- **Passage to read**
2. Justice as Fairness
The second paradigm is that which characterizes the original position. It has already been suggested that this is a picture of an aggregate of individuals, mutually disinterested, and conceived primarily as will. While not necessarily egoistic, their interests are each of their own choosing. They have their own life plans. They coexist on the same geographical territory and they have roughly similar needs and interests so that mutually advantageous cooperation among them is possible.
I shall emphasize this aspect of the circumstances of justice by assuming that the parties take no interest in one another’s interest...Thus, one can say, in brief, that the circumstances of justice obtain whenever mutually disinterested persons put forward conflicting claims to the division of social advantages under conditions of moderate scarcity [17] .
Here the tension between individual and society is resolved in favor of plurality, of an aggregate of mutually disinterested individuals occupying the same space at the same time. It is resolved in favor of the plural, while giving up any social unity which might obtain. The classical utilitarian model and the original position as sketched by Rawls provide paradigms for two polar ways in which the tension between the plurality of individuals and the unity of social structure might be resolved. One resolution favors unity and the other favors plurality.
3. The Idea of a Social Union
The third paradigm is included under Rawls’s discussion of the congruence of justice and goodness, and of the problem of stability. It is described as a good, as an end in itself which is a shared end. This paradigm is distinct both from the conflated application to the entire society of the principle of choice for one person and from the conception of society as an aggregate of mutually disinterested individuals. The idea of a social union is described in contrast to the idea of a private society. A private society is essentially the second model as realized in the actual world. It stems from a consideration of the conditions of the original position as descriptive of a social order. Over against this notion of private society, Rawls proposes his idea of a social union [18] . It is one in which final ends are shared and communal institutes are valued.
4.  Marx and Engels on Relationship between Individuals and Society
The direct elaborations of Marx and Engels on relationships between individual action and social process can be divided into three categories for purposes of discussion: 1) general statements concerning the dialectical relations between the two and the historicity of human nature; 2) concrete descriptions―often angry, sometimes satirical―of the impact on people of their particular relations to the production process and the examination, as a major concern, of “estrangement” or “alienation”; and 3) analyses of consciousness with particular attention to the pervasive power of commodity fetishism in class society [19] .
Besides, the relationship between individual and society can be viewed from another three angles: Functionalist, Inter-actionist, and Culture and personality.
 Functionalist View: How Society Affects the Individual?

- **Tasks and exercises**
1. In the passage on justice and society, into how many categories are Marx and Engels's direct elaborations on individual action and social process divided?
2. Copy the passage on justice and society between "Besides, the relationship" and "Affects the Individual?", inclusive, swapping "angles" for "perspectives".
3. Carry the passage on justice and society forward from the point at which it stops.

- **Material provided**
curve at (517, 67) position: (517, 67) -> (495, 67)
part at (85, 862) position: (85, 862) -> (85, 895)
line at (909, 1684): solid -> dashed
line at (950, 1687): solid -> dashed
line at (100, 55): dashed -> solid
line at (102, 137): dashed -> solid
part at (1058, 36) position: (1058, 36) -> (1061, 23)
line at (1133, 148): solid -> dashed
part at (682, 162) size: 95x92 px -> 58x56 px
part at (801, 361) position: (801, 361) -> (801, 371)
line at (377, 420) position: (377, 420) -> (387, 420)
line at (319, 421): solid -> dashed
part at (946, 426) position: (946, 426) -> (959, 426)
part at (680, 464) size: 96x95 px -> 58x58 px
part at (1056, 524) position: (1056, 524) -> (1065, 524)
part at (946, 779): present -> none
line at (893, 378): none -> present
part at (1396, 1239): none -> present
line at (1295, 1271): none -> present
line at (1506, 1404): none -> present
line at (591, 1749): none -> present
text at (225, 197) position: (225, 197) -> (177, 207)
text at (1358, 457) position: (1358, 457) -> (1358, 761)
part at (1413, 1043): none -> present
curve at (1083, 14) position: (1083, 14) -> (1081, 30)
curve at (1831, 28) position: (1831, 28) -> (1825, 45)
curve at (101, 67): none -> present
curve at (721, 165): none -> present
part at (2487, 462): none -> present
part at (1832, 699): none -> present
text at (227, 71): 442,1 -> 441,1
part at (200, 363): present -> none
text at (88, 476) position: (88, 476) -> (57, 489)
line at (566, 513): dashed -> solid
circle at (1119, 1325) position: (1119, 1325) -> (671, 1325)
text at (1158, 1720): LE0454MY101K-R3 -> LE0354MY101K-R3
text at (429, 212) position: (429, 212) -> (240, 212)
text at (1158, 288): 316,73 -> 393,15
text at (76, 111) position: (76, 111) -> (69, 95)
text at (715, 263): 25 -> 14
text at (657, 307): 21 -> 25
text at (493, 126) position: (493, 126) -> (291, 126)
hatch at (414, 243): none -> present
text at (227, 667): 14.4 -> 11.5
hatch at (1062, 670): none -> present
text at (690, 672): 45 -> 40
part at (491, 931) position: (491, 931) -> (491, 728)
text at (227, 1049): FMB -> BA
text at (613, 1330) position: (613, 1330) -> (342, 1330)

- **Answers by task**
1. Three

2.
Besides, the relationship between individual and society can be viewed from another three perspectives: Functionalist, Inter-actionist, and Culture and personality.
 Functionalist View: How Society Affects the Individual?

3.
What is the relation between individual and society? Functionalists regard the individual as formed by society through the influence of such institutions as the family, school and workplace. Early sociologists such as Herbert Spencer, Emile Durkheim and even Karl Marx were functionalists, examined society as existing apart from the individual. For Durkheim, society is reality; it is first in origin and importance to the individual. Durkheim’s keen discussion of the collective consciousness showed the ways in which social interactions and relationships and ultimately society influence the individual’s attitudes, ideas and sentiments. He utilized his theory of “collective representation” in explaining the phenomena of religion, suicide and the concept of social solidarity. In contrast to Auguste Comte (known as father of sociology), who regarded the individual as a mere abstraction, a somewhat more substantial position by Durkheim held that the individual was the recipient of group influence and social heritage. In sociological circle, this was the “burning question” (individual v/s society) of the day [20] .
How society is important in the formation of individual’s person­ality is clearly reflected in the cases of isolated and feral children (children who were raised in the company of animals such as bears and wolves). The studies of feral children, referred to earlier, have clearly demonstrated the impor­tance of social interaction and human association in the development of personality.
 Inter-Actionist View: How Is Society Constructed?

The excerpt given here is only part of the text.